***** MATERIAL TO PROCESS
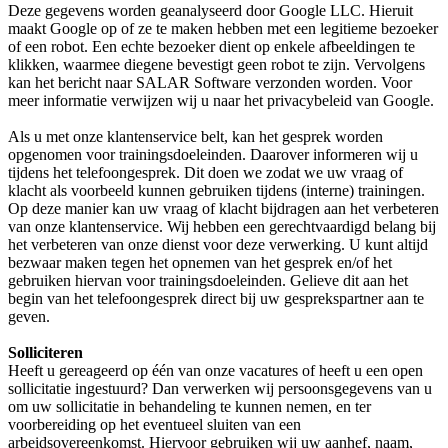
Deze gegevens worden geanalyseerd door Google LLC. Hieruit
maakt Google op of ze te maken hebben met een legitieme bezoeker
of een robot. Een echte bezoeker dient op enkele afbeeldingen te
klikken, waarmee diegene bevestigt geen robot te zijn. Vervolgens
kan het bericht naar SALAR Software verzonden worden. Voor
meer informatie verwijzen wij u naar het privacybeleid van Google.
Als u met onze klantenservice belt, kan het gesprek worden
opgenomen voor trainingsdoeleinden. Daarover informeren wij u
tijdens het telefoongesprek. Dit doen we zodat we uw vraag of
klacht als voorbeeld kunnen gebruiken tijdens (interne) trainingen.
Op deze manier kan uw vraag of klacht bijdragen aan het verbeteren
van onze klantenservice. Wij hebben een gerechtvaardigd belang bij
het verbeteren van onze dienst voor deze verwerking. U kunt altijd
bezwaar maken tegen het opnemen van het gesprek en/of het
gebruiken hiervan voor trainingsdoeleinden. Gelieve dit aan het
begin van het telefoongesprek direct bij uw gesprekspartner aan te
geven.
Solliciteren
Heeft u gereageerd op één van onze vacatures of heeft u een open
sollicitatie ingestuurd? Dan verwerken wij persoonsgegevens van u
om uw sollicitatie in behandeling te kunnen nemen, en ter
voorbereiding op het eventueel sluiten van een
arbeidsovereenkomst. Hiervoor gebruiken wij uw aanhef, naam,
**********
***** MATERIAL TO PROCESS
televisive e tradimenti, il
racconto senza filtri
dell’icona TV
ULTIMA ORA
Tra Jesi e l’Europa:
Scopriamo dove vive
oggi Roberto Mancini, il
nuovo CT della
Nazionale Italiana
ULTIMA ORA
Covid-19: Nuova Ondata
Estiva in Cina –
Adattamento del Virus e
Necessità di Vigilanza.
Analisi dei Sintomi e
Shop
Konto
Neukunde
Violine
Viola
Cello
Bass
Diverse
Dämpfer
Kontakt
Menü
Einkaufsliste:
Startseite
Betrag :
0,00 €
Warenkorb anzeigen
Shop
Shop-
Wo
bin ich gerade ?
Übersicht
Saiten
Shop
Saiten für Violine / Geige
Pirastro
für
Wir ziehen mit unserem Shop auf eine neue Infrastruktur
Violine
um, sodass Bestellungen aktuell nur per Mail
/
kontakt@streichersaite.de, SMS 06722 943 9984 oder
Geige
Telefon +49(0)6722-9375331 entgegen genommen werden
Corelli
**********
Find "tijdens" in the data above. Report each line where it appears.

> [OUTPUT]:
tijdens het telefoongesprek. Dit doen we zodat we uw vraag of
klacht als voorbeeld kunnen gebruiken tijdens (interne) trainingen.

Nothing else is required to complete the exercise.